Even homage, though, can involve a form of snobbery. For a while, the British rock group Travis included a cover of Britney Spears’ “Hit Me Baby One More Time” in its set list. Travis’ version wasn’t mocking, but—intentionally or not—the cover carried a patronizing subtext: that the ProTooled pop ditty needs an honest-to-goodness rocker to ride along, scrub away the deadening Top 40 luster, and exhume the fine song hidden beneath. Rather than break down aesthetic prejudices, such covers can reinforce them, implying that the so-called frivolous pop song has value but that this value is only revealed and affirmed in an “authentic,” rock-based iteration.

Sometimes an artist uses a cover to advertise something about him- or herself. Rihanna doing MIA’s “Paper Planes,” indie bard John Darnielle doing R. Kelly’s “Ignition (Remix),” country star Taylor Swift doing Eminem’s “Lose Yourself”— these covers are something like musical name-drops, ways for musicians to flaunt the breadth of their tastes or resist reductive stereotypes attached to their genres. And there is an entire cottage industry of cross-genre covers that operates purely on the level of novelty: bluegrass renditions of AC/DC, Paul Anka crooning “Eye of the Tiger,” classical pianist Christopher O’Riley’s tedious takes on Radiohead.

It isn’t always clear which of these categories a cover belongs to—the lines are blurry—but we can safely add to this final column nearly every instance of rockers covering rappers. (There are virtually no examples of rappers covering rappers, although 50 Cent recently released an enjoyable mix tape in which he reworks several old-school tracks; in hip-hop, other MCs’ rhymes can be quoted or tweaked in tribute, but to repeat an entire song verbatim would be regarded as something like theft.) At least two CDs—the 2000 Take a Bite Outta Rhyme and the 2008 Punk Goes Crunk—have compiled middling rock bands’ versions of rap songs.
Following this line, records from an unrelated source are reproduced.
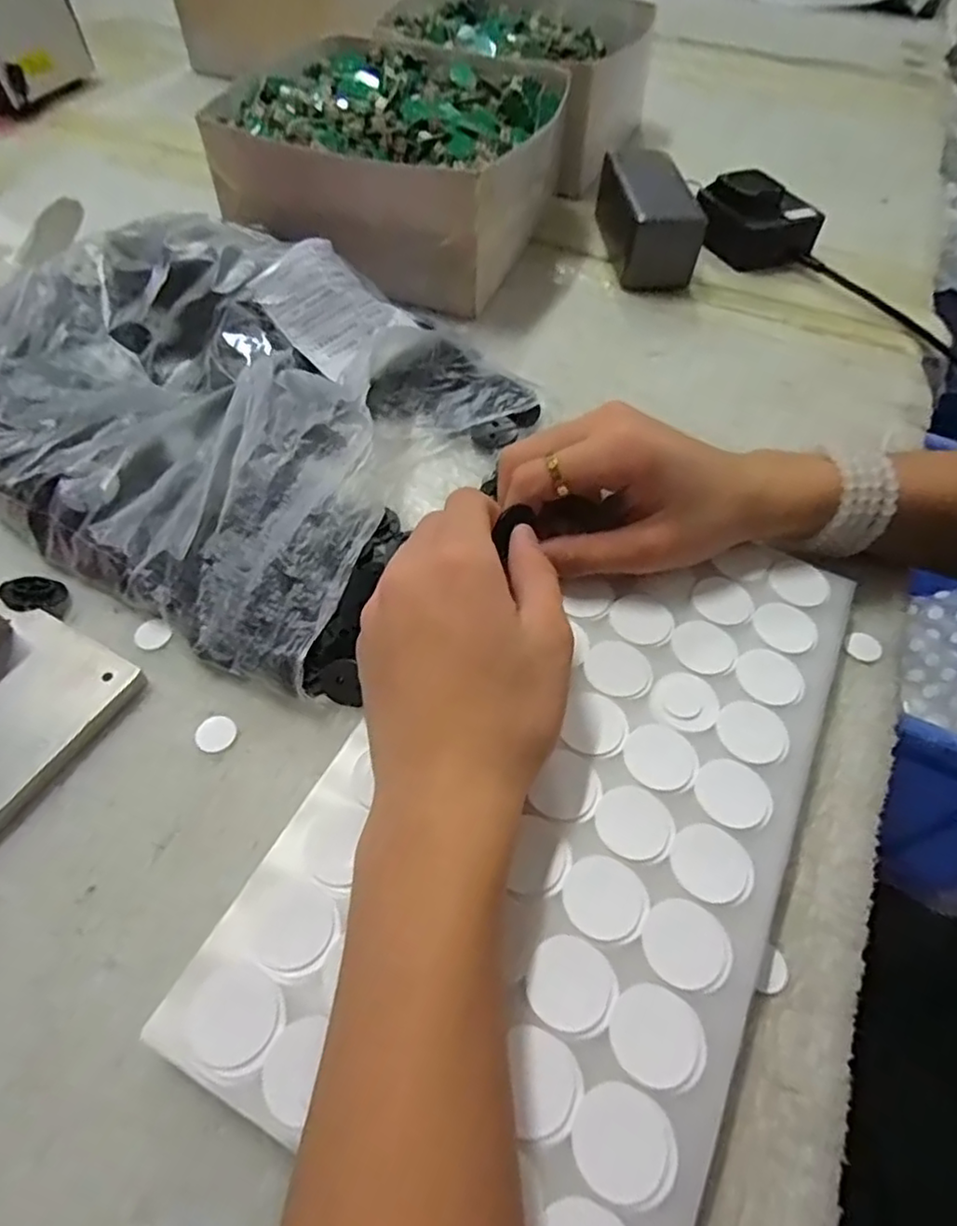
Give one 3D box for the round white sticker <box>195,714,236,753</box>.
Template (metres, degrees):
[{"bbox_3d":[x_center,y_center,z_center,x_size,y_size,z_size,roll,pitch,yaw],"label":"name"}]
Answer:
[{"bbox_3d":[-0.110,0.051,0.271,0.016,0.004,0.016,7,53,-10],"label":"round white sticker"}]

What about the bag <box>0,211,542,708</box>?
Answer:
[{"bbox_3d":[-0.139,-0.123,0.357,0.304,0.055,0.247,28,59,15],"label":"bag"}]

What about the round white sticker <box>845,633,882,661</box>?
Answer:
[{"bbox_3d":[0.185,0.016,0.310,0.016,0.004,0.015,1,56,-2],"label":"round white sticker"}]

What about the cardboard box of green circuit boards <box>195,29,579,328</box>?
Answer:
[{"bbox_3d":[-0.063,-0.343,0.495,0.211,0.093,0.214,16,57,8],"label":"cardboard box of green circuit boards"}]

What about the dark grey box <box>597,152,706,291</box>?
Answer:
[{"bbox_3d":[0.129,-0.311,0.503,0.056,0.054,0.130,-2,56,-4],"label":"dark grey box"}]

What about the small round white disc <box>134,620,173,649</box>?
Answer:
[{"bbox_3d":[-0.151,0.009,0.298,0.017,0.004,0.015,35,61,19],"label":"small round white disc"}]

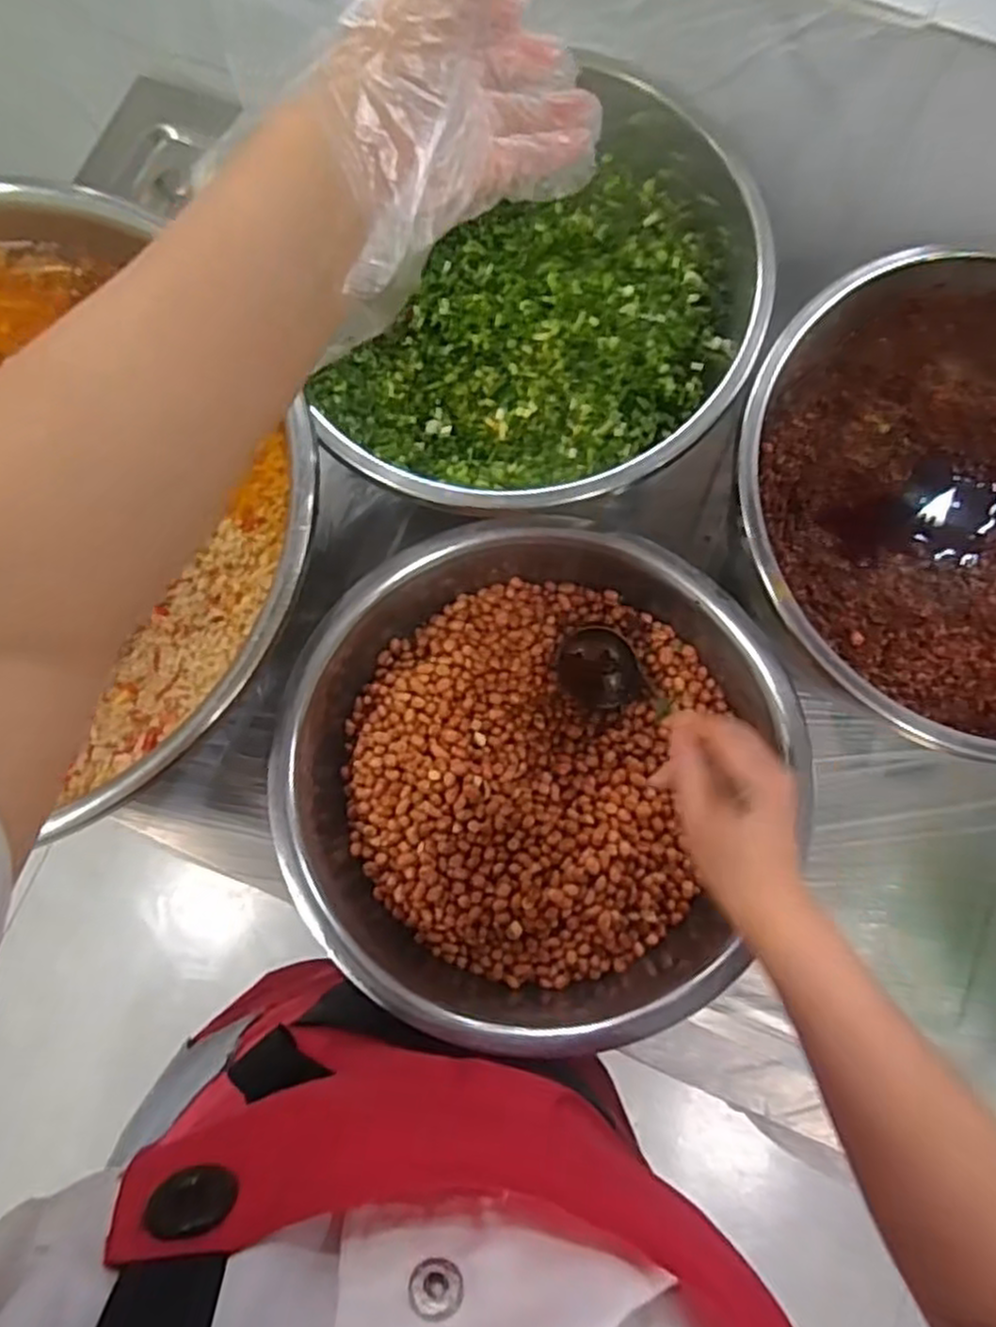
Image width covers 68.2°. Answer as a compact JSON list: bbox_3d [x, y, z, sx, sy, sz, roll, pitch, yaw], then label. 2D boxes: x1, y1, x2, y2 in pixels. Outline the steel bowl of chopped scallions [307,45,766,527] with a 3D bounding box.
[{"bbox_3d":[0.026,-0.264,0.566,0.300,0.136,0.319,0,79,0],"label":"steel bowl of chopped scallions"}]

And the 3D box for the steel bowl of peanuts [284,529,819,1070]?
[{"bbox_3d":[0.016,0.072,0.528,0.322,0.098,0.336,0,79,0],"label":"steel bowl of peanuts"}]

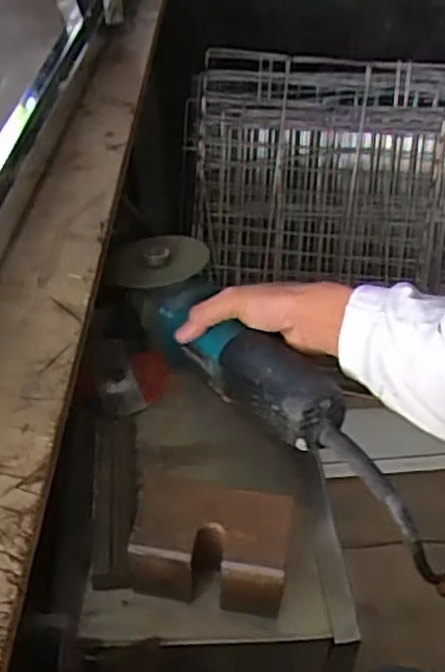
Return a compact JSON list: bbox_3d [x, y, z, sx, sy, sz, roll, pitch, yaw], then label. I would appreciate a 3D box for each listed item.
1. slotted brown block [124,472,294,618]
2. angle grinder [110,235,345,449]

The appeal of these experiments, if any, is primarily comedic, but while it’s funny to hear white people over-enunciate black slang, the gag quickly wears thin. More to the point, the gag is dubious anyhow, as the butt of the joke can swing from coverer to coveree. Rarely is the cross-genre cover’s propensity for condescension so pronounced. Of course, every rule has its exception, and there is one artist who reliably elevates any hip-hop song he deigns to cover. Ladies and gentlemen, Mr. Robert Goulet.